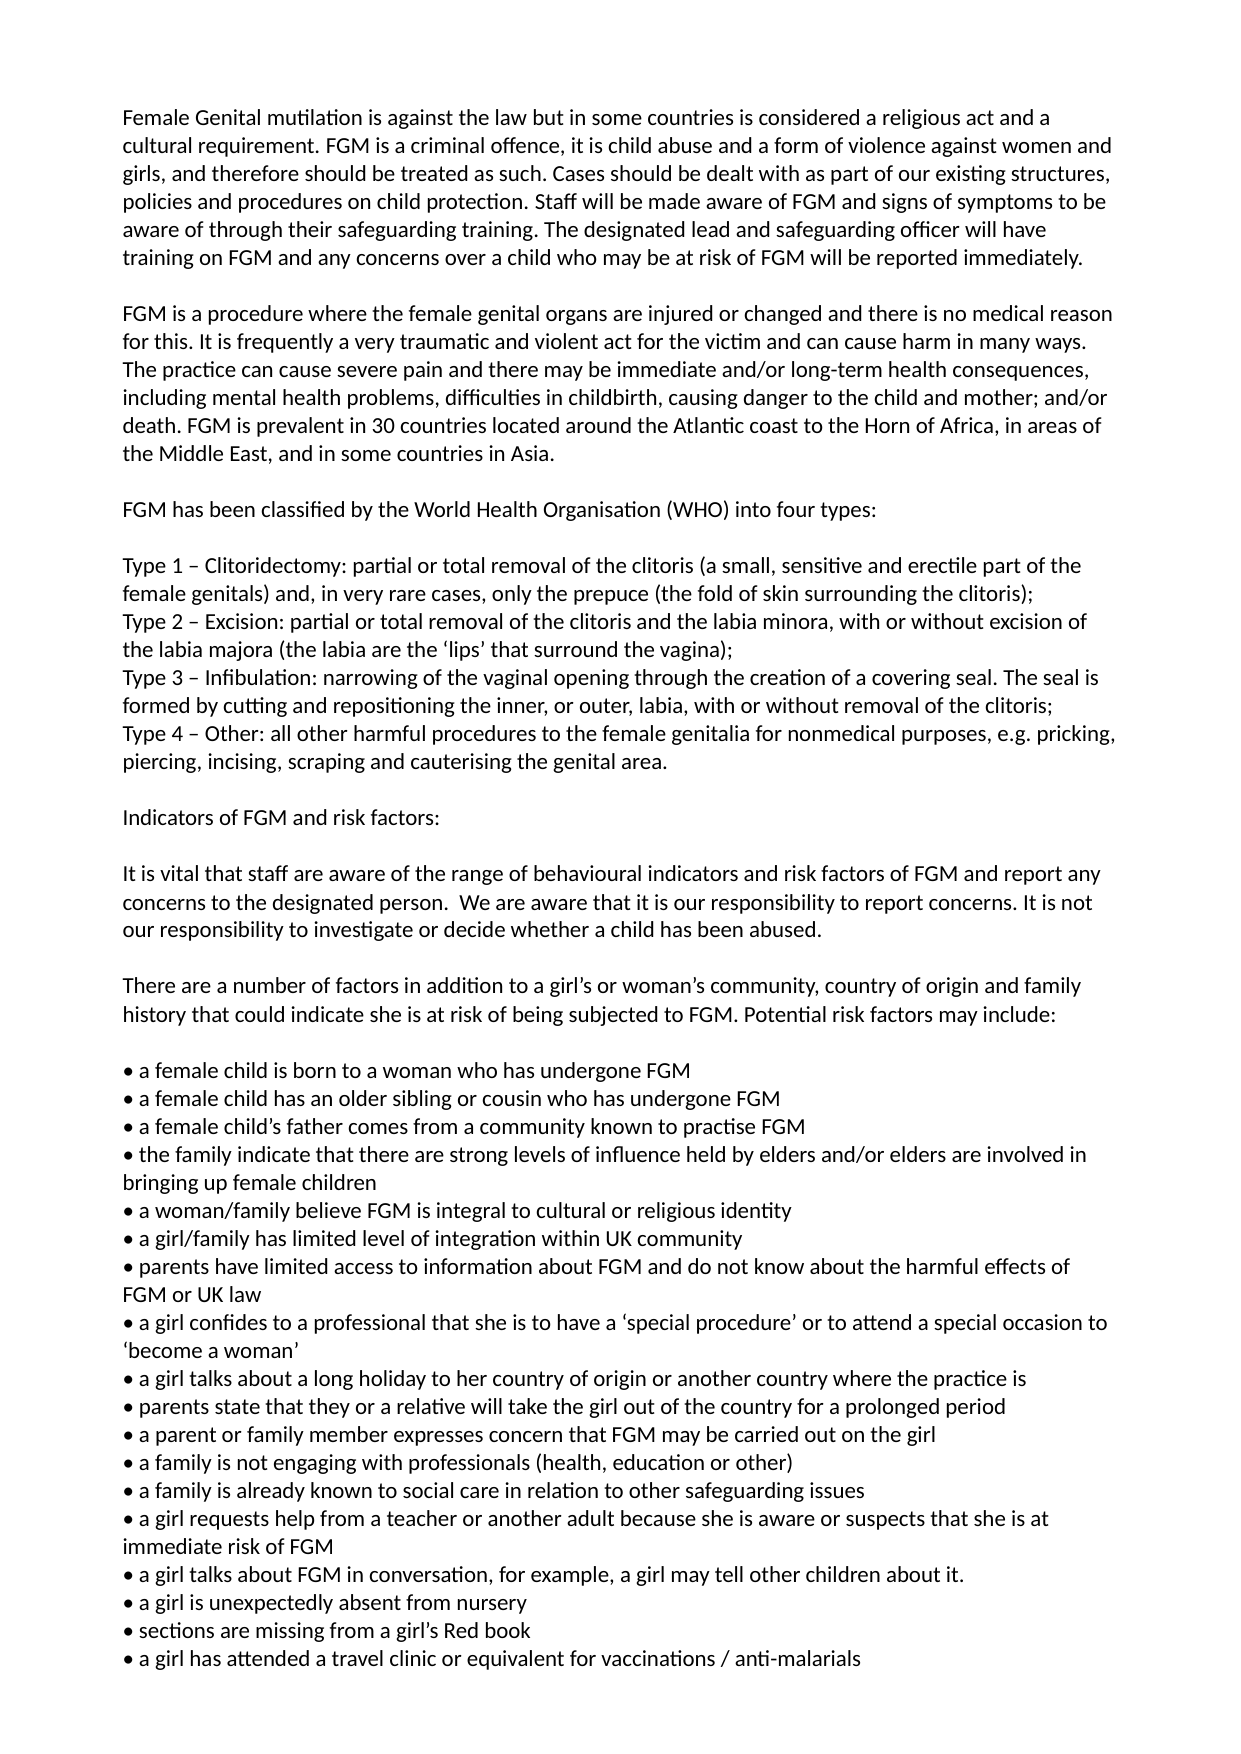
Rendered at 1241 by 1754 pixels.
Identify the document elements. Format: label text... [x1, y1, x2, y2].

text FGM has been classified by the World Health Organisation (WHO) into four types: [122, 495, 1118, 523]
text • a girl talks about a long holiday to her country of origin or another country where the practice is [122, 1364, 1118, 1392]
text • a family is not engaging with professionals (health, education or other) [122, 1448, 1118, 1476]
text • sections are missing from a girl’s Red book [122, 1616, 1118, 1644]
text • a girl confides to a professional that she is to have a ‘special procedure’ or to attend a special occasion to ‘become a woman’ [122, 1308, 1118, 1364]
text • parents have limited access to information about FGM and do not know about the harmful effects of FGM or UK law [122, 1252, 1118, 1308]
text Female Genital mutilation is against the law but in some countries is considered a religious act and a cultural requirement. FGM is a criminal offence, it is child abuse and a form of violence against women and girls, and therefore should be treated as such. Cases should be dealt with as part of our existing structures, policies and procedures on child protection. Staff will be made aware of FGM and signs of symptoms to be aware of through their safeguarding training. The designated lead and safeguarding officer will have training on FGM and any concerns over a child who may be at risk of FGM will be reported immediately. [122, 103, 1118, 271]
text • a girl talks about FGM in conversation, for example, a girl may tell other children about it. [122, 1560, 1118, 1588]
text • a family is already known to social care in relation to other safeguarding issues [122, 1476, 1118, 1504]
text Type 2 – Excision: partial or total removal of the clitoris and the labia minora, with or without excision of the labia majora (the labia are the ‘lips’ that surround the vagina); [122, 607, 1118, 663]
text Indicators of FGM and risk factors: [122, 803, 1118, 832]
text • parents state that they or a relative will take the girl out of the country for a prolonged period [122, 1392, 1118, 1420]
text • a woman/family believe FGM is integral to cultural or religious identity [122, 1196, 1118, 1224]
text • a girl is unexpectedly absent from nursery [122, 1588, 1118, 1616]
text Type 4 – Other: all other harmful procedures to the female genitalia for nonmedical purposes, e.g. pricking, piercing, incising, scraping and cauterising the genital area. [122, 719, 1118, 776]
text • a female child has an older sibling or cousin who has undergone FGM [122, 1084, 1118, 1112]
text • a girl/family has limited level of integration within UK community [122, 1224, 1118, 1252]
text • a girl has attended a travel clinic or equivalent for vaccinations / anti-malarials [122, 1644, 1118, 1672]
text Type 3 – Infibulation: narrowing of the vaginal opening through the creation of a covering seal. The seal is formed by cutting and repositioning the inner, or outer, labia, with or without removal of the clitoris; [122, 663, 1118, 719]
text It is vital that staff are aware of the range of behavioural indicators and risk factors of FGM and report any concerns to the designated person. We are aware that it is our responsibility to report concerns. It is not our responsibility to investigate or decide whether a child has been abused. [122, 859, 1118, 944]
text • a female child’s father comes from a community known to practise FGM [122, 1112, 1118, 1140]
text Type 1 – Clitoridectomy: partial or total removal of the clitoris (a small, sensitive and erectile part of the female genitals) and, in very rare cases, only the prepuce (the fold of skin surrounding the clitoris); [122, 551, 1118, 607]
text • a girl requests help from a teacher or another adult because she is aware or suspects that she is at immediate risk of FGM [122, 1504, 1118, 1560]
text • the family indicate that there are strong levels of influence held by elders and/or elders are involved in bringing up female children [122, 1140, 1118, 1196]
text FGM is a procedure where the female genital organs are injured or changed and there is no medical reason for this. It is frequently a very traumatic and violent act for the victim and can cause harm in many ways. The practice can cause severe pain and there may be immediate and/or long-term health consequences, including mental health problems, difficulties in childbirth, causing danger to the child and mother; and/or death. FGM is prevalent in 30 countries located around the Atlantic coast to the Horn of Africa, in areas of the Middle East, and in some countries in Asia. [122, 299, 1118, 467]
text • a female child is born to a woman who has undergone FGM [122, 1056, 1118, 1084]
text • a parent or family member expresses concern that FGM may be carried out on the girl [122, 1420, 1118, 1448]
text There are a number of factors in addition to a girl’s or woman’s community, country of origin and family history that could indicate she is at risk of being subjected to FGM. Potential risk factors may include: [122, 972, 1118, 1028]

________________

OBJECTIVE:
Can you reproduce every one of the entries above word for word, leaving the pictures out of your answer?

SOLUTION TO THIS PROBLEM:
Rendered at 1241 by 1754 pixels.
Identify the document elements. Format: label text... [x1, y1, x2, y2].

text FGM has been classified by the World Health Organisation (WHO) into four types: [122, 495, 1118, 523]
text • a girl talks about a long holiday to her country of origin or another country where the practice is [122, 1364, 1118, 1392]
text • a family is not engaging with professionals (health, education or other) [122, 1448, 1118, 1476]
text • sections are missing from a girl’s Red book [122, 1616, 1118, 1644]
text • a girl confides to a professional that she is to have a ‘special procedure’ or to attend a special occasion to ‘become a woman’ [122, 1308, 1118, 1364]
text • parents have limited access to information about FGM and do not know about the harmful effects of FGM or UK law [122, 1252, 1118, 1308]
text Female Genital mutilation is against the law but in some countries is considered a religious act and a cultural requirement. FGM is a criminal offence, it is child abuse and a form of violence against women and girls, and therefore should be treated as such. Cases should be dealt with as part of our existing structures, policies and procedures on child protection. Staff will be made aware of FGM and signs of symptoms to be aware of through their safeguarding training. The designated lead and safeguarding officer will have training on FGM and any concerns over a child who may be at risk of FGM will be reported immediately. [122, 103, 1118, 271]
text • a girl talks about FGM in conversation, for example, a girl may tell other children about it. [122, 1560, 1118, 1588]
text • a family is already known to social care in relation to other safeguarding issues [122, 1476, 1118, 1504]
text Type 2 – Excision: partial or total removal of the clitoris and the labia minora, with or without excision of the labia majora (the labia are the ‘lips’ that surround the vagina); [122, 607, 1118, 663]
text Indicators of FGM and risk factors: [122, 803, 1118, 832]
text • parents state that they or a relative will take the girl out of the country for a prolonged period [122, 1392, 1118, 1420]
text • a woman/family believe FGM is integral to cultural or religious identity [122, 1196, 1118, 1224]
text • a girl is unexpectedly absent from nursery [122, 1588, 1118, 1616]
text Type 4 – Other: all other harmful procedures to the female genitalia for nonmedical purposes, e.g. pricking, piercing, incising, scraping and cauterising the genital area. [122, 719, 1118, 776]
text • a female child has an older sibling or cousin who has undergone FGM [122, 1084, 1118, 1112]
text • a girl/family has limited level of integration within UK community [122, 1224, 1118, 1252]
text • a girl has attended a travel clinic or equivalent for vaccinations / anti-malarials [122, 1644, 1118, 1672]
text Type 3 – Infibulation: narrowing of the vaginal opening through the creation of a covering seal. The seal is formed by cutting and repositioning the inner, or outer, labia, with or without removal of the clitoris; [122, 663, 1118, 719]
text It is vital that staff are aware of the range of behavioural indicators and risk factors of FGM and report any concerns to the designated person. We are aware that it is our responsibility to report concerns. It is not our responsibility to investigate or decide whether a child has been abused. [122, 859, 1118, 944]
text • a female child’s father comes from a community known to practise FGM [122, 1112, 1118, 1140]
text Type 1 – Clitoridectomy: partial or total removal of the clitoris (a small, sensitive and erectile part of the female genitals) and, in very rare cases, only the prepuce (the fold of skin surrounding the clitoris); [122, 551, 1118, 607]
text • a girl requests help from a teacher or another adult because she is aware or suspects that she is at immediate risk of FGM [122, 1504, 1118, 1560]
text • the family indicate that there are strong levels of influence held by elders and/or elders are involved in bringing up female children [122, 1140, 1118, 1196]
text FGM is a procedure where the female genital organs are injured or changed and there is no medical reason for this. It is frequently a very traumatic and violent act for the victim and can cause harm in many ways. The practice can cause severe pain and there may be immediate and/or long-term health consequences, including mental health problems, difficulties in childbirth, causing danger to the child and mother; and/or death. FGM is prevalent in 30 countries located around the Atlantic coast to the Horn of Africa, in areas of the Middle East, and in some countries in Asia. [122, 299, 1118, 467]
text • a female child is born to a woman who has undergone FGM [122, 1056, 1118, 1084]
text • a parent or family member expresses concern that FGM may be carried out on the girl [122, 1420, 1118, 1448]
text There are a number of factors in addition to a girl’s or woman’s community, country of origin and family history that could indicate she is at risk of being subjected to FGM. Potential risk factors may include: [122, 972, 1118, 1028]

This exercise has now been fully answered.